The Peter Pan Complex

I’ve often been told, as a compliment or accusation, that I was born into the entitlement generation. From this label I’ve inferred that I’m expected to expect, well, everything, while expecting to give as little as possible.

For instance I should expect to be entitled to the best opportunities, jobs, and materials while remaining as free from commitment as is physically possible. While our grandparents committed to their families straight from high school, and our parents straight from college, we can and should satisfy our desires with no marriage, no family, no ties, no 9-5 job.

I’ve watched this individualistic, self-fulfillment doctrine thrive in the attitudes of my contemporaries, and have sensed a subtle disconnection, an unacknowledged dissonance I could best describe as the Peter Pan Effect.

For instance, I sometimes see my generation, with our simple hedonism sans responsibility, stare at responsibility itself with conflicted yearning. We are certain that our libertinism is superior, but cannot account for our longing for what we’ve escaped.

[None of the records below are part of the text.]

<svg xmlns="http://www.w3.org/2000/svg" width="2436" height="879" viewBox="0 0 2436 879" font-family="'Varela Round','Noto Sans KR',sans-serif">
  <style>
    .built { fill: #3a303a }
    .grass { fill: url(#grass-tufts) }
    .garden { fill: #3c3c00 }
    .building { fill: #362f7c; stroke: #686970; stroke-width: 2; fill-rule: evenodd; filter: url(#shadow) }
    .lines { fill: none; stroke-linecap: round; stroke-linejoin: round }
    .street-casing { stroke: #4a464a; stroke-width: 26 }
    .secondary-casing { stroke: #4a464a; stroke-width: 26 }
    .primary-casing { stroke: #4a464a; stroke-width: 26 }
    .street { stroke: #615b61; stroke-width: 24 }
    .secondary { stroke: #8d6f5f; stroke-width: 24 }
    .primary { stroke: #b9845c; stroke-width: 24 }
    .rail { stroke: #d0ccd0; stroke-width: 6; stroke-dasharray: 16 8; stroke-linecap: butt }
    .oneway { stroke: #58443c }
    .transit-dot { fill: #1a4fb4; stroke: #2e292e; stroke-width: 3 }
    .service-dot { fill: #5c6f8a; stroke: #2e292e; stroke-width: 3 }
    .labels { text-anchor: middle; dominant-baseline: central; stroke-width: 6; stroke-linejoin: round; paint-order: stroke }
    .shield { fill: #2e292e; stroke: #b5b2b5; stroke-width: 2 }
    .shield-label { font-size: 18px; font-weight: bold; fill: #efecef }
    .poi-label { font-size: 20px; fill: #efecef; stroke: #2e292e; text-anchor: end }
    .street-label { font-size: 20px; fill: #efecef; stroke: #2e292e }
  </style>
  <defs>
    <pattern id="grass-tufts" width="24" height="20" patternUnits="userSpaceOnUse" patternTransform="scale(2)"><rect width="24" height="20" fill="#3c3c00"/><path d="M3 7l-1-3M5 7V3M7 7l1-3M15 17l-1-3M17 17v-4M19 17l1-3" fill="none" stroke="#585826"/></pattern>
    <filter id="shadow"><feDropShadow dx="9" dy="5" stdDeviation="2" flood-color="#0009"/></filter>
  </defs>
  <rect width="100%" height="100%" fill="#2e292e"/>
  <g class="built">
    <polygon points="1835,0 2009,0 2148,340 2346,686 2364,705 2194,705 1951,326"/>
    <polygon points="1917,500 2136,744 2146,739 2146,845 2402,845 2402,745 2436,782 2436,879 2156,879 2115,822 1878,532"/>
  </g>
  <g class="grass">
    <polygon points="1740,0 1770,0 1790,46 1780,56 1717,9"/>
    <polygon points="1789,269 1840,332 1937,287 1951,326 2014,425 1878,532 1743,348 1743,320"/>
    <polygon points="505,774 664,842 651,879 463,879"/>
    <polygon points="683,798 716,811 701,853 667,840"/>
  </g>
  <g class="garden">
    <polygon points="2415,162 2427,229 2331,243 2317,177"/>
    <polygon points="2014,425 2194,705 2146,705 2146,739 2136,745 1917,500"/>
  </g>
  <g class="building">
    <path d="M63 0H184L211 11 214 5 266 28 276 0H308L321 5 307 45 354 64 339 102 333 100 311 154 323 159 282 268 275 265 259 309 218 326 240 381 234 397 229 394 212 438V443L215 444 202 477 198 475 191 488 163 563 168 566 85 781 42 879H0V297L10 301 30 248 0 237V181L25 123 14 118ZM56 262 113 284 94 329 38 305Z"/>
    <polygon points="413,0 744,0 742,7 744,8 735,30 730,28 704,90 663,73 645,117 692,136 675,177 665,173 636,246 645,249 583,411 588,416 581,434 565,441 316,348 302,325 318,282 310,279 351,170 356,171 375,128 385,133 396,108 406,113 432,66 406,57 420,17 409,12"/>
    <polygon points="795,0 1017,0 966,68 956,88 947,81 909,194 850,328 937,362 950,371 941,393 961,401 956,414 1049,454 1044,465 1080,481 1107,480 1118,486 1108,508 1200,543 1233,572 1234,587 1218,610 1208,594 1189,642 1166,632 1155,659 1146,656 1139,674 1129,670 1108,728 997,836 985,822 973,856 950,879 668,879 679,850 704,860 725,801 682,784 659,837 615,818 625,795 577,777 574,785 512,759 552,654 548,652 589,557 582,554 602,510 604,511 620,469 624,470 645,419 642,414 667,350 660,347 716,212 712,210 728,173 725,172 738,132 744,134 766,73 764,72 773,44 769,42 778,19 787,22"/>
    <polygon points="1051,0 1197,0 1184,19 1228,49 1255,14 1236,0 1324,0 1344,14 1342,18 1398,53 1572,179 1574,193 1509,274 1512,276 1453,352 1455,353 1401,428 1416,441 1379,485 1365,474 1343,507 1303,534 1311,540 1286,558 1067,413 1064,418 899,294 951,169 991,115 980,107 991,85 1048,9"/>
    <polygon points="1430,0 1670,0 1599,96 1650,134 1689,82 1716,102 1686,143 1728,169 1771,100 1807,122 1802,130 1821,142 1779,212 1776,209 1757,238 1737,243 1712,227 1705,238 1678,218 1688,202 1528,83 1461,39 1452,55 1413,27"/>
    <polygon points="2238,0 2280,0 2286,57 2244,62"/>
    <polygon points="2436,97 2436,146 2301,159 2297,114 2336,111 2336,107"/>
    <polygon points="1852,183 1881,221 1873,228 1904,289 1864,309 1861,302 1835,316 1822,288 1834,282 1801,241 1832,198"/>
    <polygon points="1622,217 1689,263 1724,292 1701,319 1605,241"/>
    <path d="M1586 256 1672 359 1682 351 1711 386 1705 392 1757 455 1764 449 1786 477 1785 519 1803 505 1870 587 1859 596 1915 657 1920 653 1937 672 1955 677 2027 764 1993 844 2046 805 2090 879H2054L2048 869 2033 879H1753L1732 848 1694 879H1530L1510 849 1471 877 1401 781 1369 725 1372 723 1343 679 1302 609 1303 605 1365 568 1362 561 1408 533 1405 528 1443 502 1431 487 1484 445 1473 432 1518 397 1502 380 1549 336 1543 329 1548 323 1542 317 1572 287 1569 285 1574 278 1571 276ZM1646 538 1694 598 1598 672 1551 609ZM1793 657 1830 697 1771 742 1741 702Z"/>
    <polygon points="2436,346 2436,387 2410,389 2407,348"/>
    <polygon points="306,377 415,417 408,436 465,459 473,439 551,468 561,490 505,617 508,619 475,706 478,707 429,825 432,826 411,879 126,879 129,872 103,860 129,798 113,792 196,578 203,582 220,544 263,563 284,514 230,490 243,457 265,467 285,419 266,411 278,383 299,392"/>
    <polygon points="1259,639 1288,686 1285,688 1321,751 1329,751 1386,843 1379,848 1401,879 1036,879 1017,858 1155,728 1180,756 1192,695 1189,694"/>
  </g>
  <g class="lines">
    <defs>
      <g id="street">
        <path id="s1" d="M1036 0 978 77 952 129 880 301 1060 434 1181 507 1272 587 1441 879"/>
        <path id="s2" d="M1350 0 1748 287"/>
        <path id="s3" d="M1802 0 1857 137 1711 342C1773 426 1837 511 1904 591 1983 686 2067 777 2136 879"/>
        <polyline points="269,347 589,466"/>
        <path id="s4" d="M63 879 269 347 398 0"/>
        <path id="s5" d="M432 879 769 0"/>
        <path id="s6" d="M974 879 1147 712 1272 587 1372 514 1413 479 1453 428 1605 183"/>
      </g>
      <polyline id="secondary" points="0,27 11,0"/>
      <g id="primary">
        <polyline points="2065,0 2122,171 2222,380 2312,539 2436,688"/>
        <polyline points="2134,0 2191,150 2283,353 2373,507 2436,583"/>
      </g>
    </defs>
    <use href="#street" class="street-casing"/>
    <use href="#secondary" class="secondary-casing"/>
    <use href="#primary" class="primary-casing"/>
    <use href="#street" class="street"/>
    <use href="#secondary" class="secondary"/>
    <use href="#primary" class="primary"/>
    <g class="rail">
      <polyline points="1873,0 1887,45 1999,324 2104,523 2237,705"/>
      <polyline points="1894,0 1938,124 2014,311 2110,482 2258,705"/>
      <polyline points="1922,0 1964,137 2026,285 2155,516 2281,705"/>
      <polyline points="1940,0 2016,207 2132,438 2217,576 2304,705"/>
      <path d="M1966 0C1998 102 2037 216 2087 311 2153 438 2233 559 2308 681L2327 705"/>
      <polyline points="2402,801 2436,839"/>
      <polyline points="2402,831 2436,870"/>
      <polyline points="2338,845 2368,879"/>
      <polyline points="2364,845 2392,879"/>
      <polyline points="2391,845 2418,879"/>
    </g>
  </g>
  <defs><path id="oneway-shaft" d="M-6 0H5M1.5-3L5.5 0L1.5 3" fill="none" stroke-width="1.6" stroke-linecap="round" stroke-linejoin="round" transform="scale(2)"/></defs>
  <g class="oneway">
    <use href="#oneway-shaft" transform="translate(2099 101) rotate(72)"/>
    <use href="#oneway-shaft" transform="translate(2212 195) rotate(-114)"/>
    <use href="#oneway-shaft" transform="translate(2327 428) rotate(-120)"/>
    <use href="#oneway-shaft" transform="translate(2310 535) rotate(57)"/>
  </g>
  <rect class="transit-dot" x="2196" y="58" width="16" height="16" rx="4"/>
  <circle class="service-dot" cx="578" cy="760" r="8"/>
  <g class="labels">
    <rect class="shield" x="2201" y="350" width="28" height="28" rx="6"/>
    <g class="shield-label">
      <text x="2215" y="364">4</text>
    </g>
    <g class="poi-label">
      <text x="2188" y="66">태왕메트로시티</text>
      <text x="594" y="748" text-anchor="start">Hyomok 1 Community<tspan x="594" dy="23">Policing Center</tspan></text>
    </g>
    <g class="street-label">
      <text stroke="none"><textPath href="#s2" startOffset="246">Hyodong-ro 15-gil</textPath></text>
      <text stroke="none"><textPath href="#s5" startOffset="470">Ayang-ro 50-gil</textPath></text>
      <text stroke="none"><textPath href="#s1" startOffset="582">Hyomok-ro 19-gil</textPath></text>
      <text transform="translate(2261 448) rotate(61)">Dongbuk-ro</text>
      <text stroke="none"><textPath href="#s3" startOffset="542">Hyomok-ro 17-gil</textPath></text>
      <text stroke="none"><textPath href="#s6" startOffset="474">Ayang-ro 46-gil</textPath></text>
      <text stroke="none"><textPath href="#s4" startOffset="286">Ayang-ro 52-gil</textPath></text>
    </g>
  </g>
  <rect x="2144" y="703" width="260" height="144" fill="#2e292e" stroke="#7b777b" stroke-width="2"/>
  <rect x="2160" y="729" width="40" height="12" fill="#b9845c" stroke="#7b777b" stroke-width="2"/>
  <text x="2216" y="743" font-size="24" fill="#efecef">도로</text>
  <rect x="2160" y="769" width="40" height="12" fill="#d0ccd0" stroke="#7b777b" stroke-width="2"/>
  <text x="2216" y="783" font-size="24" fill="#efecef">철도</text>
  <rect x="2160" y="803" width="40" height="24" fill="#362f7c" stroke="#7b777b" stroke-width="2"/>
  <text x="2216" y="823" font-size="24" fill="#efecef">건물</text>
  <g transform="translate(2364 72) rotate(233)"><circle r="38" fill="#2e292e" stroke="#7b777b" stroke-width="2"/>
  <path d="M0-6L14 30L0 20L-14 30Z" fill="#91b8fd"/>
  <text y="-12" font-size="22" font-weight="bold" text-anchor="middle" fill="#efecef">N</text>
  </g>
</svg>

Let me reference a scene from Peter Pan itself.

Peter is watching the Darling family reunion, and Mrs. Darling offers Peter a place in her family if he will give up his entitled freedom.

“‘Would you send me to school?’ He inquired craftily.

‘Yes.’

‘And then to an office?’

‘I suppose so.’

‘Soon I would be a man?’

‘Very soon.’

‘ . . . Keep back, lady, no one is going to catch me and make me a man.’”

But Peter Pan himself, that icon of eternal youth, could not entirely escape the regret I see written on faces all around me. I suppose this final paragraph describing the happiness of the Darling family may summarize all:

“There could not have been a lovelier sight; but there was none to see it except a little boy who was staring in at the window. He had had ecstasies innumerable that other children can never know; but he was looking through the window at the one joy from which he must be forever barred.”